**Exercise details**: The listing below must be repeated word for word, with its images excluded.

======

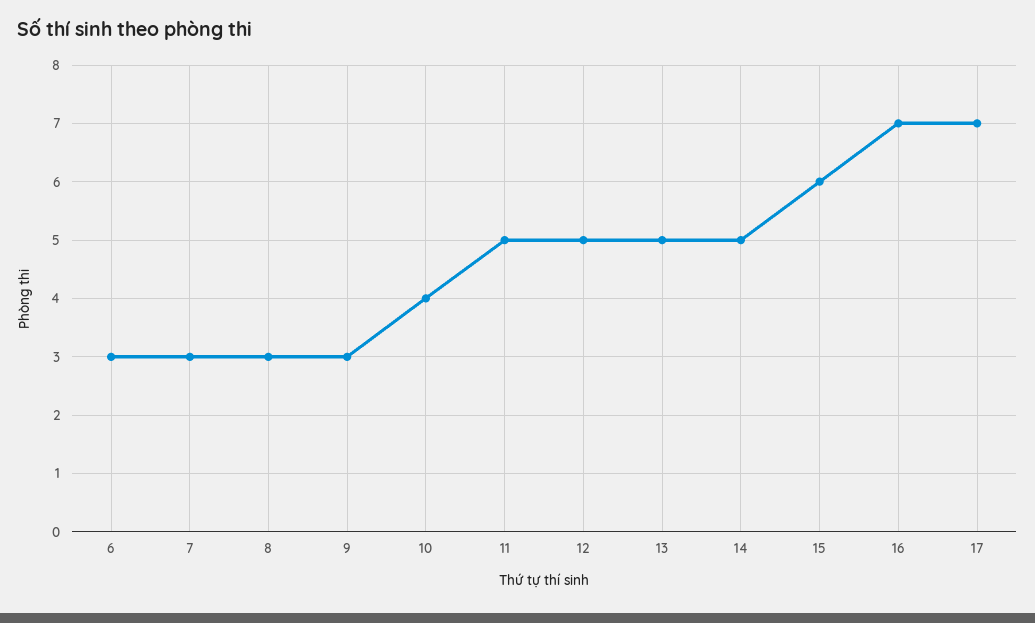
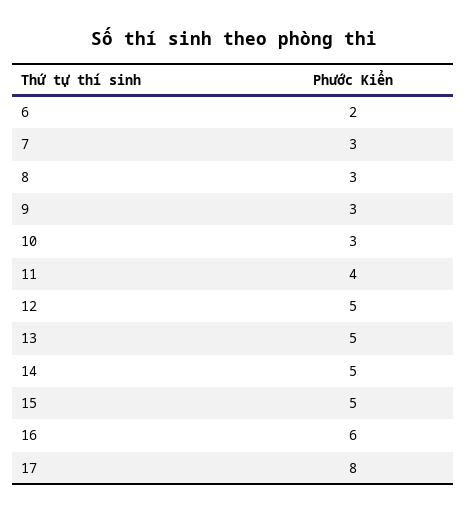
  {
-   "6": 3,
+   "6": 2,
    "7": 3,
    "8": 3,
    "9": 3,
-   "10": 4,
+   "10": 3,
-   "11": 5,
+   "11": 4,
    "12": 5,
    "13": 5,
    "14": 5,
-   "15": 6,
+   "15": 5,
-   "16": 7,
+   "16": 6,
-   "17": 7
+   "17": 8
  }

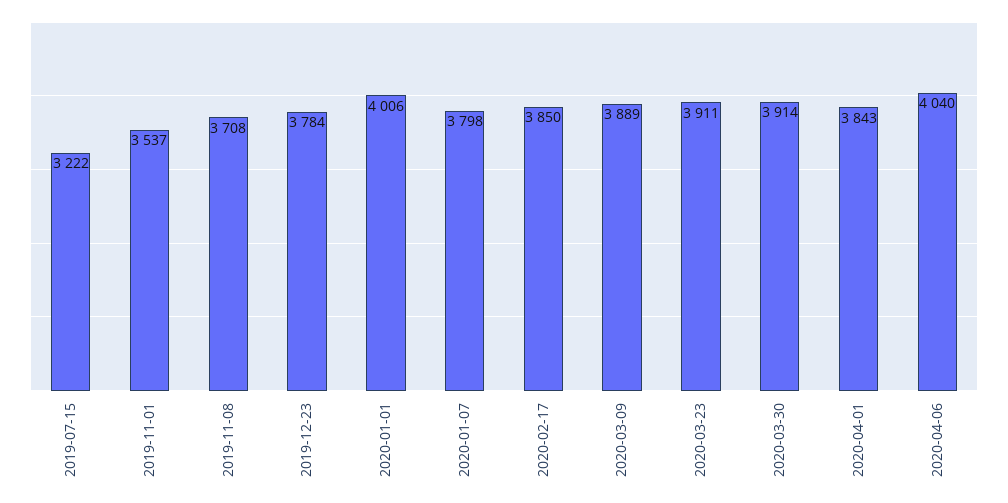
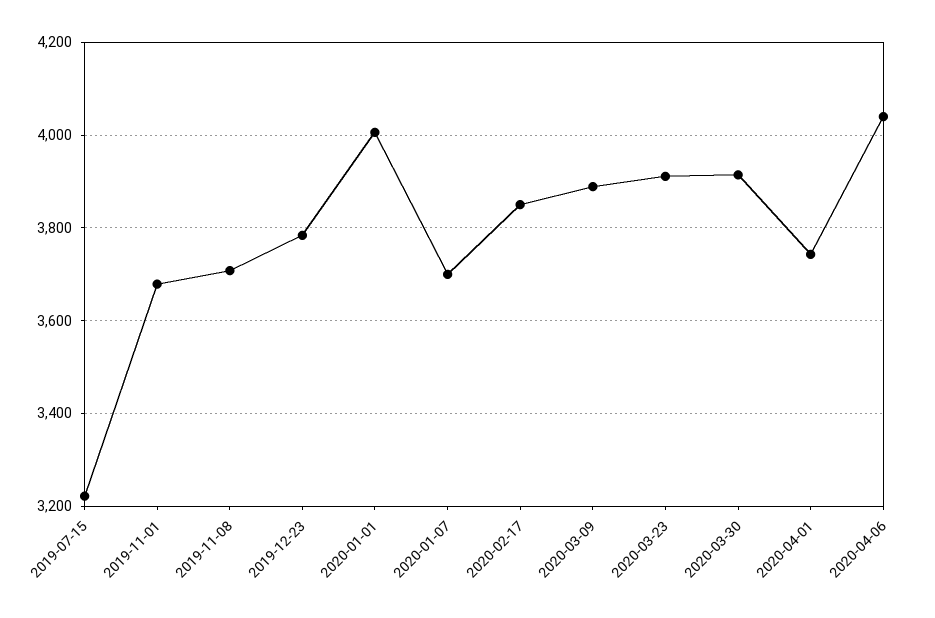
  {
    "2019-07-15": 3222,
-   "2019-11-01": 3537,
+   "2019-11-01": 3680,
    "2019-11-08": 3708,
    "2019-12-23": 3784,
    "2020-01-01": 4006,
-   "2020-01-07": 3798,
+   "2020-01-07": 3700,
    "2020-02-17": 3850,
    "2020-03-09": 3889,
    "2020-03-23": 3911,
    "2020-03-30": 3914,
-   "2020-04-01": 3843,
+   "2020-04-01": 3740,
    "2020-04-06": 4040
  }

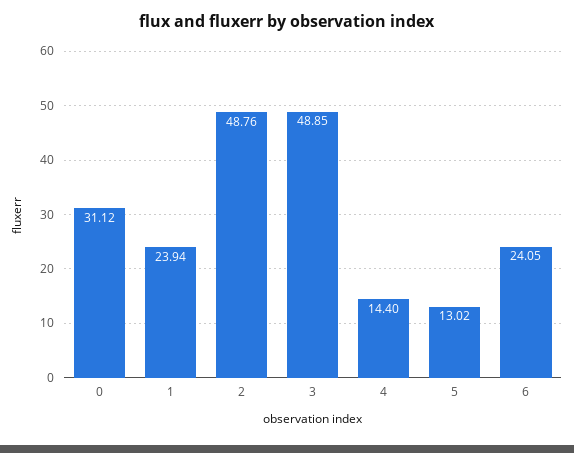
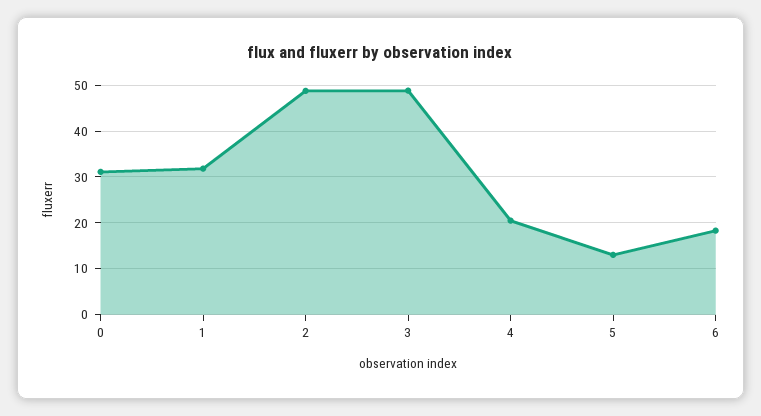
  {
    "0": 31.12,
-   "1": 23.94,
+   "1": 32,
    "2": 48.76,
    "3": 48.85,
-   "4": 14.4,
+   "4": 20,
    "5": 13.02,
-   "6": 24.05
+   "6": 18
  }

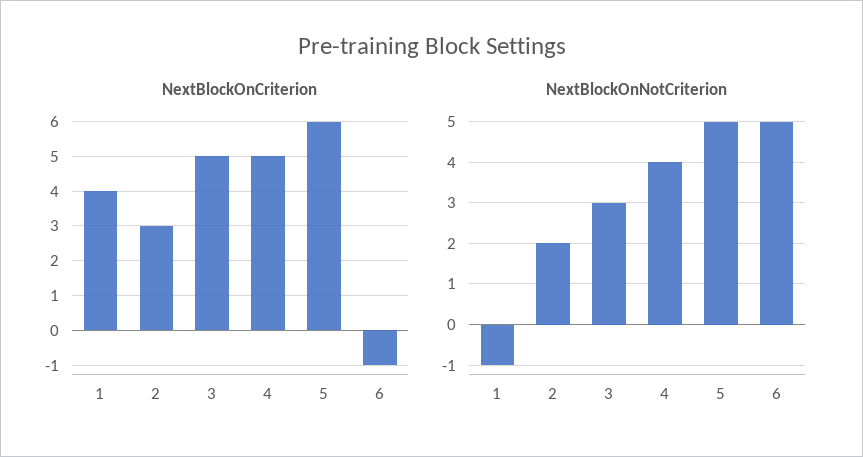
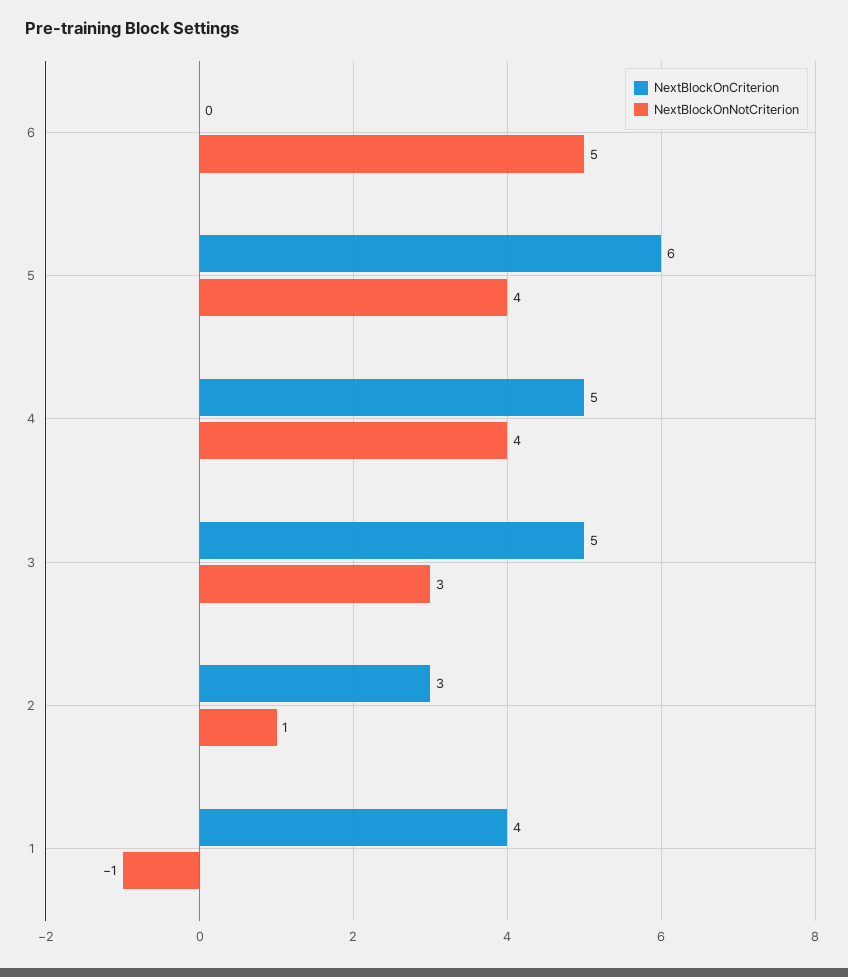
  {
    "NextBlockOnCriterion": {
      "1": 4,
      "2": 3,
      "3": 5,
      "4": 5,
      "5": 6,
-     "6": -1
+     "6": 0
    },
    "NextBlockOnNotCriterion": {
      "1": -1,
-     "2": 2,
+     "2": 1,
      "3": 3,
      "4": 4,
-     "5": 5,
+     "5": 4,
      "6": 5
    }
  }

======

**Written response**:
  {
-   "6": 3,
+   "6": 2,
    "7": 3,
    "8": 3,
    "9": 3,
-   "10": 4,
+   "10": 3,
-   "11": 5,
+   "11": 4,
    "12": 5,
    "13": 5,
    "14": 5,
-   "15": 6,
+   "15": 5,
-   "16": 7,
+   "16": 6,
-   "17": 7
+   "17": 8
  }

  {
    "2019-07-15": 3222,
-   "2019-11-01": 3537,
+   "2019-11-01": 3680,
    "2019-11-08": 3708,
    "2019-12-23": 3784,
    "2020-01-01": 4006,
-   "2020-01-07": 3798,
+   "2020-01-07": 3700,
    "2020-02-17": 3850,
    "2020-03-09": 3889,
    "2020-03-23": 3911,
    "2020-03-30": 3914,
-   "2020-04-01": 3843,
+   "2020-04-01": 3740,
    "2020-04-06": 4040
  }

  {
    "0": 31.12,
-   "1": 23.94,
+   "1": 32,
    "2": 48.76,
    "3": 48.85,
-   "4": 14.4,
+   "4": 20,
    "5": 13.02,
-   "6": 24.05
+   "6": 18
  }

  {
    "NextBlockOnCriterion": {
      "1": 4,
      "2": 3,
      "3": 5,
      "4": 5,
      "5": 6,
-     "6": -1
+     "6": 0
    },
    "NextBlockOnNotCriterion": {
      "1": -1,
-     "2": 2,
+     "2": 1,
      "3": 3,
      "4": 4,
-     "5": 5,
+     "5": 4,
      "6": 5
    }
  }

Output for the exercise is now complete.